LEDs are particularly advantageous in outdoor lighting applications because they offer extremely long lifetimes, are directional light sources that limits light pollution and light trespass, are highly efficacious, function well in cold temperatures, are greatly resilient to vibration, and are able to provide a high quality light. 2 These key features of LEDs can prove useful for pathway lighting application since safety and reliability is of huge concern in this application.

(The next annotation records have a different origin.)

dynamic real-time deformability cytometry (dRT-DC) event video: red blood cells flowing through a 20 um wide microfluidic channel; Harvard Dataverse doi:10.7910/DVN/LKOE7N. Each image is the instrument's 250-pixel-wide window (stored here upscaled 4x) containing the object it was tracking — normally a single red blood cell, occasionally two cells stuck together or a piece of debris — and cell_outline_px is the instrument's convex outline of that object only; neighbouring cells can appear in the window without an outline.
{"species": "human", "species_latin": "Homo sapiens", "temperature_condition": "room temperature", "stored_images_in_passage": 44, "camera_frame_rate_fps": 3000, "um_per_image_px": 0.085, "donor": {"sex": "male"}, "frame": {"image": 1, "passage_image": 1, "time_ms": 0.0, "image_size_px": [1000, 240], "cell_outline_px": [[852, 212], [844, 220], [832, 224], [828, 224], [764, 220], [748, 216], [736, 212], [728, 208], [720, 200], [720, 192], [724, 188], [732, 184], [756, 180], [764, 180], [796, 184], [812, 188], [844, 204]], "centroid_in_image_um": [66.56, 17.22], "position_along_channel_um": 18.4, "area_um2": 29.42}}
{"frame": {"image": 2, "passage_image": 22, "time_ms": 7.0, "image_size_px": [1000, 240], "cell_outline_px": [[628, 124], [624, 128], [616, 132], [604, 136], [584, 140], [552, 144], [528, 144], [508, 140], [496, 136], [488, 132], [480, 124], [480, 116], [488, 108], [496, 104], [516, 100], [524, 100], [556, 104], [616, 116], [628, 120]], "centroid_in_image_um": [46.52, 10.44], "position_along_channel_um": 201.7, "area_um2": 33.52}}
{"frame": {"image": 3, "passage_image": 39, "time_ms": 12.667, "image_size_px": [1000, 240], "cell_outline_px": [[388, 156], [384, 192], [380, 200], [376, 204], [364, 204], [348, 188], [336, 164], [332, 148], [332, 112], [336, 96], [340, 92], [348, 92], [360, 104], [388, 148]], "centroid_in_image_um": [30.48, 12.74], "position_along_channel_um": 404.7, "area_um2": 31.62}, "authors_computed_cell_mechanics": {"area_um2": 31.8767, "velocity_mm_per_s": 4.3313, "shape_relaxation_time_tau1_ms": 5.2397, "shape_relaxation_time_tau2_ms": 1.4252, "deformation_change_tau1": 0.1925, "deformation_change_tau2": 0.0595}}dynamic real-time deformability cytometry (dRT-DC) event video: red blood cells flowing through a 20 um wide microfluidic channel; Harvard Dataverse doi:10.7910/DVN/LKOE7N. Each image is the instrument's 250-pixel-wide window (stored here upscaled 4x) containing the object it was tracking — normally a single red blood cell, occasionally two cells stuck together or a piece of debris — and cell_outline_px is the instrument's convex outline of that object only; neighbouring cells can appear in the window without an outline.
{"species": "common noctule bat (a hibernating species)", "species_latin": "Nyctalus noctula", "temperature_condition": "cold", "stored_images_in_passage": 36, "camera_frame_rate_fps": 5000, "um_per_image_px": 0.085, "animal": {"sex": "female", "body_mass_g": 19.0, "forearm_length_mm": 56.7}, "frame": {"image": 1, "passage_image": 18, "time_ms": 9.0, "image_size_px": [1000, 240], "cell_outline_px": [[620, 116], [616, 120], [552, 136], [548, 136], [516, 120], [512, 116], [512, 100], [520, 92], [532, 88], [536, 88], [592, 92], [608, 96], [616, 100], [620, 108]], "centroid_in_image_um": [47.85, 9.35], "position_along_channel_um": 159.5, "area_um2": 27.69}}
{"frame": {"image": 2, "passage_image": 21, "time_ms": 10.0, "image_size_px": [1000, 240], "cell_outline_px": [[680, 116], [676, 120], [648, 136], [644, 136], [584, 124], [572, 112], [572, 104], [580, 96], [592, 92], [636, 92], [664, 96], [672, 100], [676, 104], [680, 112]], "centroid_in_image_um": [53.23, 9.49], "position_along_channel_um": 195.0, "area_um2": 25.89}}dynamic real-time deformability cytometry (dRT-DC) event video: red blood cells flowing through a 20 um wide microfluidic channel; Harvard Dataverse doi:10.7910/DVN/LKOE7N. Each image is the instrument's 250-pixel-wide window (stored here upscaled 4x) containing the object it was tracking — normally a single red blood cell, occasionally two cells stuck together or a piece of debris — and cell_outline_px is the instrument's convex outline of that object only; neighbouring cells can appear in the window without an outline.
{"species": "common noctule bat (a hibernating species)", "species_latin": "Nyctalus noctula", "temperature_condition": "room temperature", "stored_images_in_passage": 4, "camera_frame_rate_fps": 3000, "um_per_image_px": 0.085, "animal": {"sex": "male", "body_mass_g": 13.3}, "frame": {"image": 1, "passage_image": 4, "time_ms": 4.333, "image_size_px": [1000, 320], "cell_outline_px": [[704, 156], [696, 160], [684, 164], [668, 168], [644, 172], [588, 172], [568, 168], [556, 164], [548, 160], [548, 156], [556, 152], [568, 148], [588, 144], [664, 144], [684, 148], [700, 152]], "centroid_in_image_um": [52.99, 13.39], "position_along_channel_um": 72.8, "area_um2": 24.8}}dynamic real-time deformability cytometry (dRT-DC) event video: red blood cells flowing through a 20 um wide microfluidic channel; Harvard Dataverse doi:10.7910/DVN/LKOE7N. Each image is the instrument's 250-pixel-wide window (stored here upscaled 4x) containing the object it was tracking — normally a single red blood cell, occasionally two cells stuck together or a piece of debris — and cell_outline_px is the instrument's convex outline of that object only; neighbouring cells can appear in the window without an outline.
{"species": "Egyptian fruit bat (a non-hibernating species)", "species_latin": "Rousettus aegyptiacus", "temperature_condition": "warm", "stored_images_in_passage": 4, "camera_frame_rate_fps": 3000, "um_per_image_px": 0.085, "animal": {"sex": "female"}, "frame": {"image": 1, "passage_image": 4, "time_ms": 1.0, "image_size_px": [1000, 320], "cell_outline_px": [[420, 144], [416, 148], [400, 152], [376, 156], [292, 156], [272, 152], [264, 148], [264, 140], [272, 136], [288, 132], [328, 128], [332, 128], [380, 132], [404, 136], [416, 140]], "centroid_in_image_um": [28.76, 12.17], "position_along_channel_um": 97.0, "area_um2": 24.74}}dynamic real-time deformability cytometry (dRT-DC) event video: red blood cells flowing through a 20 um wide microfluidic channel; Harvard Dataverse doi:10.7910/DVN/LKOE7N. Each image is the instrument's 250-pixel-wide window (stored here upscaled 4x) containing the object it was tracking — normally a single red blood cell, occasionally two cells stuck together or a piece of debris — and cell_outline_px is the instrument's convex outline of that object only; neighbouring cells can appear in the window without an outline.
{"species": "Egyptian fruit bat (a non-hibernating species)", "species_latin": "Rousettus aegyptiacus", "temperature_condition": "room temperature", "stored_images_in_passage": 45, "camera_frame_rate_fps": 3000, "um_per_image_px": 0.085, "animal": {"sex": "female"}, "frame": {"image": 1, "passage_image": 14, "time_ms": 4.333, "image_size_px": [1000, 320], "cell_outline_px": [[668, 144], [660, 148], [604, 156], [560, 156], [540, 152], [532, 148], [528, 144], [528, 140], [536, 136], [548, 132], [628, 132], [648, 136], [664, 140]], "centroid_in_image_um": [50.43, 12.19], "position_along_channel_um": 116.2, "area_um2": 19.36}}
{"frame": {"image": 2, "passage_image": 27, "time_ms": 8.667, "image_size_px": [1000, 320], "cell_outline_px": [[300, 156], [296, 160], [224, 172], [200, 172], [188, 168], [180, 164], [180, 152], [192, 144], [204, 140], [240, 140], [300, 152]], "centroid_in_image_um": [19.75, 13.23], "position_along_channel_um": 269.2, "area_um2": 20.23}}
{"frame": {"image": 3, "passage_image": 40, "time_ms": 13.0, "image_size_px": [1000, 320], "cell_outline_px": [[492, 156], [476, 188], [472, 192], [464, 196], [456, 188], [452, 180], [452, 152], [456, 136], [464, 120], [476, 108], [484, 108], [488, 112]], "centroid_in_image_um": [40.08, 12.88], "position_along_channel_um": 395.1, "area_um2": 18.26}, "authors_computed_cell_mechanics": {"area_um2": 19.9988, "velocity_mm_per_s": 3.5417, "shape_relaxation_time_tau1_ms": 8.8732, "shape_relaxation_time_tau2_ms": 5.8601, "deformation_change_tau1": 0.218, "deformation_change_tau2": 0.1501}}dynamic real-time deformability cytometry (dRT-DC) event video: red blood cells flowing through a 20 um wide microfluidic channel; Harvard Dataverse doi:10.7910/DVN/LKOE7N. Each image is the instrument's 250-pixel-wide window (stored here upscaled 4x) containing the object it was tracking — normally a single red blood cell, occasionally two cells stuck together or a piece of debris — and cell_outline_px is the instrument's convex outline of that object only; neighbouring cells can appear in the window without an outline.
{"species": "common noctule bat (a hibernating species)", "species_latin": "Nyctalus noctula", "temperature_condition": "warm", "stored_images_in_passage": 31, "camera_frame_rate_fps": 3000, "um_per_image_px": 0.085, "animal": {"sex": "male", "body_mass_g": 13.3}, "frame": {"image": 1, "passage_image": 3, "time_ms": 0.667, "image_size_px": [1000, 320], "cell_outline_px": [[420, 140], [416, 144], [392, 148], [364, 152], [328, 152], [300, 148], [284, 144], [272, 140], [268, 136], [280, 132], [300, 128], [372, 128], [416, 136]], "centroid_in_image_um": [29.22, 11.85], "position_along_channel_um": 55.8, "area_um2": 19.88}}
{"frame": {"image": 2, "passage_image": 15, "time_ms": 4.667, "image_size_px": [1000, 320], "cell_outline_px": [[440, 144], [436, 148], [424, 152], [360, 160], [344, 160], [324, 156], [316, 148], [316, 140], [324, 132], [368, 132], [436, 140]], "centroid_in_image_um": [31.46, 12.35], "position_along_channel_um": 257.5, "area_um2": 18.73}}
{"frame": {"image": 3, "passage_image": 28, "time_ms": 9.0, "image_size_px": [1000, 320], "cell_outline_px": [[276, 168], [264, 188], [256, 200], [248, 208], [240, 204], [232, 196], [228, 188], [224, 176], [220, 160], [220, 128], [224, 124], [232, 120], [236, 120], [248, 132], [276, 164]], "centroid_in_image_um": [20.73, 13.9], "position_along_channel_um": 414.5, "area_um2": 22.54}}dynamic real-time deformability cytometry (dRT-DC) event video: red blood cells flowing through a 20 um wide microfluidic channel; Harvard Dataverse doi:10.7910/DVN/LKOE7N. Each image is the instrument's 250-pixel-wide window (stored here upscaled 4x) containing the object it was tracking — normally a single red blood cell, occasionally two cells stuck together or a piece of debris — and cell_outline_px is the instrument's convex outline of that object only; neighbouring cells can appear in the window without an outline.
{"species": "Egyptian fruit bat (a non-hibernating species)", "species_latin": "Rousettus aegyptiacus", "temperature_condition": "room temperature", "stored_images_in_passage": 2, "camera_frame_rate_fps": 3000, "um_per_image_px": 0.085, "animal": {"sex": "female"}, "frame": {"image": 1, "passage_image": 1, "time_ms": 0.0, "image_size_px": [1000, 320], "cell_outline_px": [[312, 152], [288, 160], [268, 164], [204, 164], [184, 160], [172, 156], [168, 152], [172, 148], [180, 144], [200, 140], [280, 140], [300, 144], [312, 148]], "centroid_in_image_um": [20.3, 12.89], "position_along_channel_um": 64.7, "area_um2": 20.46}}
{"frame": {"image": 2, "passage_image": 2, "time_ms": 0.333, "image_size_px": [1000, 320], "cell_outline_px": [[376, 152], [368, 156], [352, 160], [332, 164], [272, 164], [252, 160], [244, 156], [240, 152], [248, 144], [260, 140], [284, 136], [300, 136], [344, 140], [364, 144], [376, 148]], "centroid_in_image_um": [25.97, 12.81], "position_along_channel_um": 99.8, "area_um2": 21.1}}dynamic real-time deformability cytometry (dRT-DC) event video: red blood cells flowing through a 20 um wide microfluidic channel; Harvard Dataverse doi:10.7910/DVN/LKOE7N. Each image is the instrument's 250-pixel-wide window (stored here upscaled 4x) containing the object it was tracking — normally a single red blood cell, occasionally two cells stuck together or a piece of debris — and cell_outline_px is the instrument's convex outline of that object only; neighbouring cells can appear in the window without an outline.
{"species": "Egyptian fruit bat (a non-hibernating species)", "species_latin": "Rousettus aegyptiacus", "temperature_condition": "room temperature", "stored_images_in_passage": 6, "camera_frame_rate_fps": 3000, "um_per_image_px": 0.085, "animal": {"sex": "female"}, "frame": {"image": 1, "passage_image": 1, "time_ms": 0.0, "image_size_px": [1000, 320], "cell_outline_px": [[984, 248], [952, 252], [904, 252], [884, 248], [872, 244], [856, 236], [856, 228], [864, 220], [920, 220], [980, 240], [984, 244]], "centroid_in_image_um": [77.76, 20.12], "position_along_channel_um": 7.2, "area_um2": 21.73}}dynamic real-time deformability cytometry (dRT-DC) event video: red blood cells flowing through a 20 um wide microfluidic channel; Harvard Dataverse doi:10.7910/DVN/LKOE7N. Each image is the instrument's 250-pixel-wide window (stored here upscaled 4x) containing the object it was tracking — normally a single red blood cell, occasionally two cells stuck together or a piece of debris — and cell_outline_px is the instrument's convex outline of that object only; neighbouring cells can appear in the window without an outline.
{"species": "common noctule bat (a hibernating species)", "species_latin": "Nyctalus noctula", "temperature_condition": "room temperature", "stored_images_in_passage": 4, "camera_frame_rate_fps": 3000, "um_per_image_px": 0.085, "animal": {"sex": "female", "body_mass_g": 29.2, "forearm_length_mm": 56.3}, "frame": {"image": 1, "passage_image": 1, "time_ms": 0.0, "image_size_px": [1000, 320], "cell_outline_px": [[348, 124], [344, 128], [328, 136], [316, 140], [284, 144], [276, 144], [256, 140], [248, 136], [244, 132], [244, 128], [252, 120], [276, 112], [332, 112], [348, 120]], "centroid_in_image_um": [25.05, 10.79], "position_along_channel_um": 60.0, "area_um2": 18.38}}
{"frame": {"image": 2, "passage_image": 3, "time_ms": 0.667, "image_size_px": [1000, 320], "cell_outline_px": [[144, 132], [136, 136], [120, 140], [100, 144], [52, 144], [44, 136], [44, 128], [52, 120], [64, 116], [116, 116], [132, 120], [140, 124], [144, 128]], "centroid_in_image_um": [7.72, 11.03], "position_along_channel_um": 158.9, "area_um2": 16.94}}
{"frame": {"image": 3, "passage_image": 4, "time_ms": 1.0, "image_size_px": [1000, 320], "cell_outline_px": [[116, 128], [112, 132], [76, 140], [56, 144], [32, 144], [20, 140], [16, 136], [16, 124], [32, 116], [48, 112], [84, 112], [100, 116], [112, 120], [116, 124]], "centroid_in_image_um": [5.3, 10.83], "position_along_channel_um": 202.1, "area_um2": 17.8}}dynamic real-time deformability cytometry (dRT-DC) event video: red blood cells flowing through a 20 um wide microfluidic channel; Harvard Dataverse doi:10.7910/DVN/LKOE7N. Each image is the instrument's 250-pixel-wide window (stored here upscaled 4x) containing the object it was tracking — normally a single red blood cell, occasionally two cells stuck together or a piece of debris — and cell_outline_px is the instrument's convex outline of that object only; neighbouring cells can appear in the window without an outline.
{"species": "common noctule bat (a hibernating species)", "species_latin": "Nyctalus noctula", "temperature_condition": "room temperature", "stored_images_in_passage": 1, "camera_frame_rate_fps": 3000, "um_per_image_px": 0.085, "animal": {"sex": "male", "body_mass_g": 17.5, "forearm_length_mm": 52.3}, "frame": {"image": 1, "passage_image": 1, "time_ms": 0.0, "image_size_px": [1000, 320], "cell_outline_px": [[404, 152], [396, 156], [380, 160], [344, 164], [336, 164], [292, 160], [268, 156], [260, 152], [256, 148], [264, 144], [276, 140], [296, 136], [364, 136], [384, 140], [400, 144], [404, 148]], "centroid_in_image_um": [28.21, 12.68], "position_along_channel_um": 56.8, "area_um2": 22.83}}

The California Energy Commission’s Public Interest Energy Research (PIER) Program sponsored the development of a bi-level LED bollard. CLTC, in close partnership with Gardco Lighting (Philips Group brand) developed the Bi-level Smart LED Bollard which uses high quality LED and microwave occupancy sensors to both efficiently light the pathway and further reduce energy consumption during unoccupied periods. 3
The US Department of Energy (DOE) reports that LED technology is changing at a rapid pace. Overall, the performance of LED technology is quickly gaining efficiency but the cost remains a perceived barrier to market entry. However, it should be noted that the costs for LED technology seems to be getting more competitive in the market place with each year that passes and technological advances are reaching outdoor area lighting applications.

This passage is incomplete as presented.